The expected result is the full set of records, copied precisely, with images dropped.

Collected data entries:
+ + + +

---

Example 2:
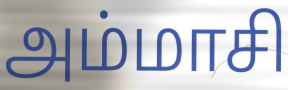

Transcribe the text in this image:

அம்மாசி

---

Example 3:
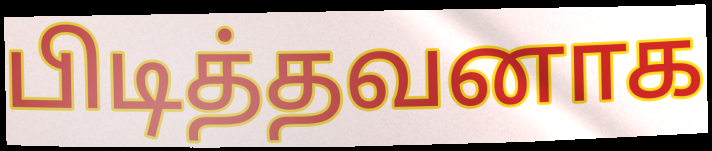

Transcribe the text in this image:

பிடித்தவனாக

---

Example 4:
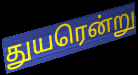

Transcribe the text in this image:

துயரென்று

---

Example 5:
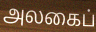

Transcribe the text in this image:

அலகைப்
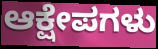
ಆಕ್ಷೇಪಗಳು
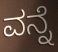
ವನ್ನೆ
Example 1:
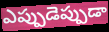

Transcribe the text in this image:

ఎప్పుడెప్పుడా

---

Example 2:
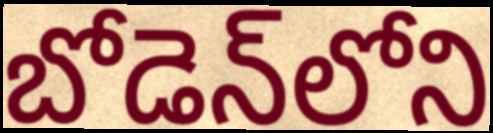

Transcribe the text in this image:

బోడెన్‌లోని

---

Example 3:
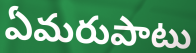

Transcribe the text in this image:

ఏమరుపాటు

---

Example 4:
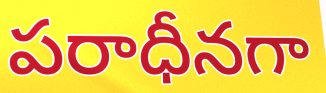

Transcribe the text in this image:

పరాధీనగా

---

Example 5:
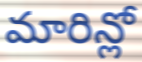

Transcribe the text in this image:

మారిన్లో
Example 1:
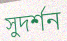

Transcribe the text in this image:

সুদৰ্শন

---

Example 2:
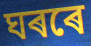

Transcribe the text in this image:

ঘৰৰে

+ + + +

* _Solved problem_
---

Example 2:

Transcribe the text in this image:

அம்மாசி

---

Example 3:

Transcribe the text in this image:

பிடித்தவனாக

---

Example 4:

Transcribe the text in this image:

துயரென்று

---

Example 5:

Transcribe the text in this image:

அலகைப்
ಆಕ್ಷೇಪಗಳು
ವನ್ನೆ
Example 1:

Transcribe the text in this image:

ఎప్పుడెప్పుడా

---

Example 2:

Transcribe the text in this image:

బోడెన్‌లోని

---

Example 3:

Transcribe the text in this image:

ఏమరుపాటు

---

Example 4:

Transcribe the text in this image:

పరాధీనగా

---

Example 5:

Transcribe the text in this image:

మారిన్లో
Example 1:

Transcribe the text in this image:

সুদৰ্শন

---

Example 2:

Transcribe the text in this image:

ঘৰৰে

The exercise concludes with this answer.